Die demokratischen US-Präsidentschaftsbewerber Hillary Clinton und Barack Obama haben sich bei Anhörungen im Senat für einen Rückzug der amerikanischen Truppen aus dem Irak ausgesprochen. Zuvor hatte US-Oberbefehlshabers im Irak, General David Petraeus, vor einem schnellen Abzug gewarnt. Doch die die ehemalige First Lady und ihr Kontrahent sehen andere in der Pflicht.

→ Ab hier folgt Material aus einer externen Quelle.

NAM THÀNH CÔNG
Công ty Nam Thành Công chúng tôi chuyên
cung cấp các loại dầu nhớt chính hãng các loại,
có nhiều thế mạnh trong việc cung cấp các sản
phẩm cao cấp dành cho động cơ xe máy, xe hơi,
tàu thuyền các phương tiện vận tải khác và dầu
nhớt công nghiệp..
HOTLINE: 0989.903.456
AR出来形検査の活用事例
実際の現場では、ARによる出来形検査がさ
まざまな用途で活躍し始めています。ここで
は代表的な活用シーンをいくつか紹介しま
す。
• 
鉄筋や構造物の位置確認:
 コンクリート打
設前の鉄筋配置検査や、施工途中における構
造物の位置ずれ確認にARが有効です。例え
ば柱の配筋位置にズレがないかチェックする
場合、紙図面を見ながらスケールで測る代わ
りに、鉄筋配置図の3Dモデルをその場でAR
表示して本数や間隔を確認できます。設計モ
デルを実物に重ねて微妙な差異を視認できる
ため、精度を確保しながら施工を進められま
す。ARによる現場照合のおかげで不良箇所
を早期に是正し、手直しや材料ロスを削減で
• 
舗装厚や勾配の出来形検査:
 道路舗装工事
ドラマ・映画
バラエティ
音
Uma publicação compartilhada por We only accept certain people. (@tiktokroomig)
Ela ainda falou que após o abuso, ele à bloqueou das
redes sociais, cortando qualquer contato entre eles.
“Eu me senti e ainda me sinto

HB WASHINGTON. Es sei „unverantwortlich, an der Politik festzuhalten, die nicht die versprochenen Ergebnisse erbracht hat“, sagte Clinton. „Die gegenwärtige Strategie funktioniert nicht.“ Daher sei es „Zeit mit einem geordneten Rückzug zu beginnen“, sagte Clinton am Dienstag (Ortszeit) in Washington.

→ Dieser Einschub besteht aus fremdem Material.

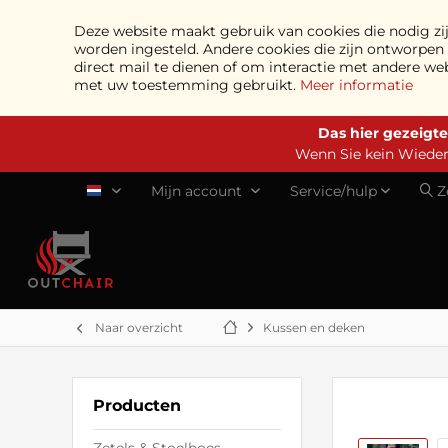
Deze website maakt gebruik van cookies die nodig zij
worden ingesteld. Andere cookies die zijn ontworpe
direct mail te dienen of om interactie met andere we
met uw toestemming gebruikt.
Meer informatie
Das hier gezeigte
Wenn Sie kein Wiederv
Mijn account
Service/hulp
Z
NL
Naar overzicht
Kussen en deken
Producten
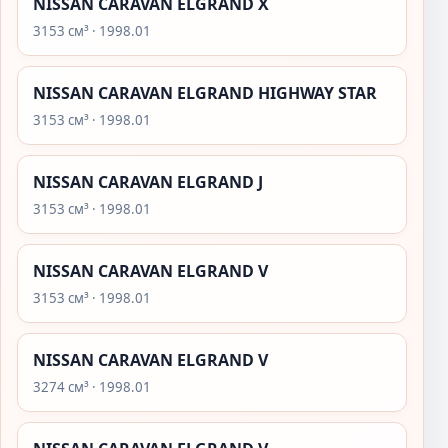
NISSAN CARAVAN ELGRAND X
3153 см³ · 1998.01
NISSAN CARAVAN ELGRAND HIGHWAY STAR
3153 см³ · 1998.01
NISSAN CARAVAN ELGRAND J
3153 см³ · 1998.01
NISSAN CARAVAN ELGRAND V
3153 см³ · 1998.01
NISSAN CARAVAN ELGRAND V
3274 см³ · 1998.01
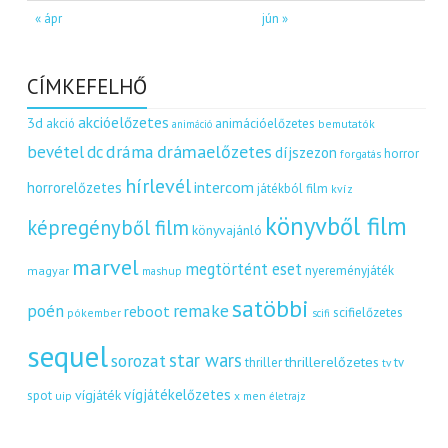
« ápr
jún »
CÍMKEFELHŐ
akcióelőzetes
3d
akció
animációelőzetes
bemutatók
animáció
dráma
drámaelőzetes
bevétel
dc
díjszezon
horror
forgatás
hírlevél
intercom
horrorelőzetes
játékból film
kvíz
könyvből film
képregényből film
könyvajánló
marvel
megtörtént eset
nyereményjáték
magyar
mashup
satöbbi
remake
poén
reboot
scifielőzetes
pókember
scifi
sequel
star wars
sorozat
thrillerelőzetes
thriller
tv
tv
vígjátékelőzetes
vígjáték
spot
uip
x men
életrajz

Obama meinte, angesichts der anhaltenden Kämpfe und Unsicherheit im Irak dürfe sich das Militär keine zu hohen Ziele als Voraussetzung für den Abzug setzen. „Unsere Mittel sind begrenzt, unsere Ziele müssen moderat sein“, sagte der schwarze Senator. So sei es etwa unrealistisch, „auf die völlige Eliminierung von El Kaida“ zu hoffen. Auf die irakische Regierung müsse mehr Druck ausgeübt werden, mehr Verantwortung zu übernehmen. „Es ist wahrscheinlicher, den Konflikt durch steigenden Druck“ auf Bagdad zu lösen.

Dagegen begrüßte der republikanische Präsidentschaftskandidat, Senator John McCain, die harte Haltung der Regierung. „Anstatt den Irak einem Zustand von Bürgerkrieg, Völkermord und Terror“ zu überlassen, müsse man für einen Erfolg des Einsatzes kämpfen. Mit Blick auf die Demokraten meinte McCain: „Das Versprechen nach Truppenrückzug ohne dabei die Folgen zu bedenken, wäre ein Versagen politischer und moralischer Führung.“

Im Mittelpunkt der Anhörungen im Streitkräfteausschuss und im Auswärtigen Ausschuss standen die Ausführungen der US- Oberbefehlshabers im Irak, General David Petraeus. Dieser lehnte jeden Zeitplan für einen weiteren Truppenabbau im Irak ab. Angesichts der anhaltenden Unsicherheiten im Irak könne er nicht sagen, wie viele US-Truppen etwa in einem Jahr benötigt würden.

„Wenn zu viele Truppen zu schnell abgezogen werden, könnte dies den Fortschritt im Irak gefährden“, sagte Petraeus. Daher solle es nach dem geplanten Abzug von 30 000 amerikanischen Soldaten bis Juli eine Pause von 45 Tagen zur „Konsolidierung und Neueinschätzung“ geben.